The usual engineering assumption is that hard output constraints improve reliability without changing the underlying answer. We show that this assumption is unsafe for small models. We introduce \emph{constraint tax}, a measurement protocol for isolating the answer and executable-accuracy loss caused by structured-output constraints at fixed model, fixed task distribution, and fixed problem instances.

通常的工程假设认为,硬性输出约束可以在不改变底层答案的前提下提高可靠性。我们证明,对于小型模型而言,这一假设并不稳妥。我们引入了“约束税”(constraint tax)这一概念,这是一种测量协议,旨在隔离在固定模型、固定任务分布和固定问题实例下,由结构化输出约束所导致的答案准确率和可执行准确率的损失。

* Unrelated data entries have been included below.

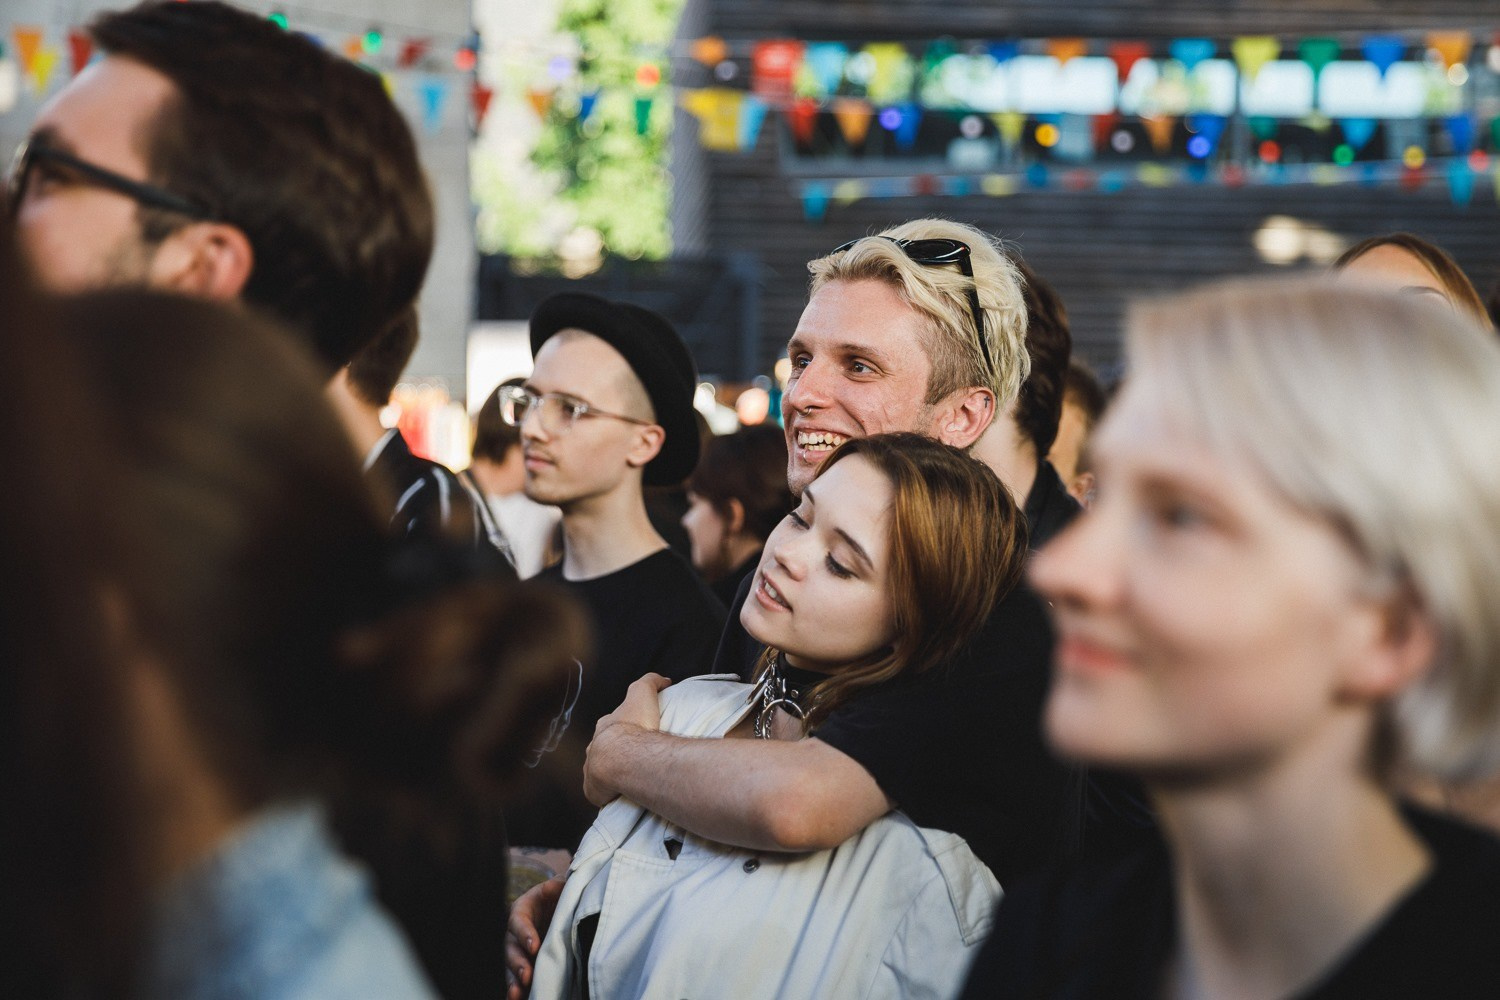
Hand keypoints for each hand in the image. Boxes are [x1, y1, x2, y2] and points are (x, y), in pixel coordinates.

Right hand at [505, 874, 566, 999]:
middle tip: (527, 975)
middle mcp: (514, 932)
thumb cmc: (558, 896)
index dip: (524, 934)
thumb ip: (557, 886)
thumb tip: (555, 886)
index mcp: (520, 910)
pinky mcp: (524, 964)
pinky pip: (515, 978)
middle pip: (510, 948)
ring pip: (509, 966)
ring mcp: (517, 951)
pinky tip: (518, 997)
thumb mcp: (559, 887)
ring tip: (518, 992)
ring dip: (513, 980)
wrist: (560, 909)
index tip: (534, 946)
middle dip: (518, 963)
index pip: (517, 922)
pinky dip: (516, 989)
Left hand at [582, 674, 671, 806]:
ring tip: (629, 780)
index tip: (635, 733)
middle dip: (614, 753)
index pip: (610, 725)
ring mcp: (591, 770)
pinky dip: (607, 793)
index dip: (621, 729)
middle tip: (634, 760)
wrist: (622, 757)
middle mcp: (594, 747)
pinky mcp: (593, 790)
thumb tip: (664, 680)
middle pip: (603, 749)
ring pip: (599, 771)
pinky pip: (599, 793)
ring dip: (610, 775)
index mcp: (604, 727)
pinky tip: (620, 796)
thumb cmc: (634, 726)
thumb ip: (652, 681)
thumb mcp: (642, 693)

Across 15,000 commodity-GPU generations with Qwen2.5-0.5B, Qwen2.5-1.5B, and SmolLM2-1.7B, hard answer-only schema decoding raises schema validity from 61.5% to 100.0%, but lowers answer accuracy from 19.7% to 11.0% and increases wrong-valid-schema outputs from 49.5% to 88.9%. The strongest industry analogue is a deterministic calendar tool-call task: Qwen2.5-1.5B achieves 91.5% executable accuracy with prompt-only JSON but only 48.0% under the same hard tool-call schema, while both modes are 100.0% schema-valid. The error is semantic, not structural.

通过在 Qwen2.5-0.5B、Qwen2.5-1.5B 和 SmolLM2-1.7B 上进行的 15,000 次通用 GPU 生成测试发现,强制性的仅答案模式解码将模式有效性从 61.5% 提升到了 100.0%,但却将答案准确率从 19.7% 降低到了 11.0%,并将“错误但符合模式”的输出比例从 49.5% 增加到了 88.9%。最典型的行业案例是确定性日历工具调用任务:Qwen2.5-1.5B 在仅使用提示词生成 JSON 时可达到 91.5% 的可执行准确率,但在相同的硬性工具调用模式约束下仅能达到 48.0%,尽管两种模式下的模式有效性均为 100.0%。这种错误是语义层面的,而非结构层面的。

We also show that the 3B boundary still pays a direct-schema tax and that delayed packaging supports a constructive design pattern: reason free, constrain late. The practical conclusion is direct: production systems should report schema validity, answer accuracy, executable accuracy, and wrong-valid-schema rate separately.

我们还指出,30 亿参数规模的模型边界依然需要支付“直接模式税”,并证明了延迟封装(delayed packaging)支持一种建设性的设计模式:先自由推理,后施加约束。其实践结论非常直接:生产系统应当分别报告模式有效性、答案准确率、可执行准确率以及“错误但符合模式”的输出比率。